### Required action 1
Please reproduce the rows verbatim, starting with their first line and ending with the line that contains "PEPPA PIG BIRTHDAY BANNER", both included.

### Excerpt
Understanding Safety / General

Accident Causation

What causes the accidents

A very complex question arises, when one tries to determine the cause of accidents. Many accident causation theories have traditionally focused on preventing accidents by simplifying the task into the “what happened”, “who was responsible” and “when did it occur”. This reactive method does not assist in identifying the root causes of the problem and preventing similar occurrences in the future. Therefore, the stakeholders, with the leading assistance of ICAO, have embraced methodologies of trying to identify the “WHY it happened” and finding the suitable defences to prevent reoccurrences. The blame notion of WHO, has been removed from the equation and punishing the guilty part in not the required outcome.

Aviation is a relatively young industry – considering it is only in its second century of life. The evolution of safety went through some stages which reflect this gradual maturity of the mentality inside the industry. As aircraft are complex machines and are considered technological marvels, the first idea of solving an accident was to find the technical factor. The Technical Era as it is referred to focused solely on the equipment failure. But as the technology progressed and the aircraft became more advanced and reliable the focus shifted towards the human factor. The Human Factors Era brought upfront the concept of Crew Resource Management (CRM) and focused on the individual, still isolating the person from the organisation. Deeper research and analysis of findings led to the classification of the organisation factors – which includes the organisational culture and the operational context of a complex environment. The Organisational Era views safety in a systemic perspective and the proactive trend of data gathering prior the investigation of an accident formulated the rational of the safety management system.

### Required action 2
In the accident causation text, which concept did the Human Factors Era bring to the forefront?

### Provided records
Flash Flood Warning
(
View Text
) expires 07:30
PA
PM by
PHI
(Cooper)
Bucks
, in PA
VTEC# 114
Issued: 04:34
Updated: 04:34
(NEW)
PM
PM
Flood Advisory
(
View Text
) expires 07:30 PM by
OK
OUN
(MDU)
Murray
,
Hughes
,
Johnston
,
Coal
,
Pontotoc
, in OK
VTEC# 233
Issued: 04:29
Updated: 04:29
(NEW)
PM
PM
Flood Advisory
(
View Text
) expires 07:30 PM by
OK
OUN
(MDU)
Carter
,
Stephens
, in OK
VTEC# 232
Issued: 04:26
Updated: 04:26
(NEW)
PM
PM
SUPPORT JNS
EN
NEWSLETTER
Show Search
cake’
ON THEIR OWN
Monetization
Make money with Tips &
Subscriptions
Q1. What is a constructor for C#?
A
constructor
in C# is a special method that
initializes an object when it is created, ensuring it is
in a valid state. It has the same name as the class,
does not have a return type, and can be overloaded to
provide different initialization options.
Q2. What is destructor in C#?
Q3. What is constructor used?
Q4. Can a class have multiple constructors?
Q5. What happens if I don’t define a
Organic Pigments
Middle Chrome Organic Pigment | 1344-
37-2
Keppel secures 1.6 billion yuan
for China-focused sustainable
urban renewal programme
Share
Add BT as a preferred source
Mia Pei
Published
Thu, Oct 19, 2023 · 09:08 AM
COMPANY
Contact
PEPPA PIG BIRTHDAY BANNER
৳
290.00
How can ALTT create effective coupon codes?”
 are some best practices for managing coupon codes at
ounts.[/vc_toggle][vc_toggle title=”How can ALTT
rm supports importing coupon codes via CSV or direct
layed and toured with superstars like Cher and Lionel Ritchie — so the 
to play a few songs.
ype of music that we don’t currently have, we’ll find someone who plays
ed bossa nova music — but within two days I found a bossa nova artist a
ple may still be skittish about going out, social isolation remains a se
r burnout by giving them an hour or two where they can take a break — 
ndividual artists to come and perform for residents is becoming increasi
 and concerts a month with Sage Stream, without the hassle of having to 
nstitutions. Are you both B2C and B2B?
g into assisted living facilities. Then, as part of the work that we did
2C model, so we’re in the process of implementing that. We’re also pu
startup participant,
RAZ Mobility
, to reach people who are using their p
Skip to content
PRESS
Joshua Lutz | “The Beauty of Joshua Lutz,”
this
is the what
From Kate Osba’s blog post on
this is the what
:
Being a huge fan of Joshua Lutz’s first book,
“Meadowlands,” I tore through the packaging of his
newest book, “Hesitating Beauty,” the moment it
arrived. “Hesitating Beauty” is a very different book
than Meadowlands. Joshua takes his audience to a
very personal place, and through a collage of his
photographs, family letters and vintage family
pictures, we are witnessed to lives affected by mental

### Answer 1
Flash Flood Warning
(
View Text
) expires 07:30
PA
PM by
PHI
(Cooper)
Bucks
, in PA
VTEC# 114
Issued: 04:34
Updated: 04:34
(NEW)
PM
PM
Flood Advisory
(
View Text
) expires 07:30 PM by
OK
OUN
(MDU)
Murray
,
Hughes
,
Johnston
,
Coal
,
Pontotoc
, in OK
VTEC# 233
Issued: 04:29
Updated: 04:29
(NEW)
PM
PM
Flood Advisory
(
View Text
) expires 07:30 PM by
OK
OUN
(MDU)
Carter
,
Stephens
, in OK
VTEC# 232
Issued: 04:26
Updated: 04:26
(NEW)
PM
PM
SUPPORT JNS
EN
NEWSLETTER
Show Search
cake’
ON THEIR OWN
Monetization
Make money with Tips &
Subscriptions
Q1. What is a constructor for C#?
A
constructor
in C# is a special method that
initializes an object when it is created, ensuring it is
in a valid state. It has the same name as the class,
does not have a return type, and can be overloaded to
provide different initialization options.
Q2. What is destructor in C#?
Q3. What is constructor used?
Q4. Can a class have multiple constructors?
Q5. What happens if I don’t define a
Organic Pigments
Middle Chrome Organic Pigment | 1344-
37-2
Keppel secures 1.6 billion yuan
for China-focused sustainable
urban renewal programme
Share
Add BT as a preferred source
Mia Pei
Published
Thu, Oct 19, 2023 · 09:08 AM
COMPANY
Contact
PEPPA PIG BIRTHDAY BANNER

### Answer 2
Crew Resource Management (CRM)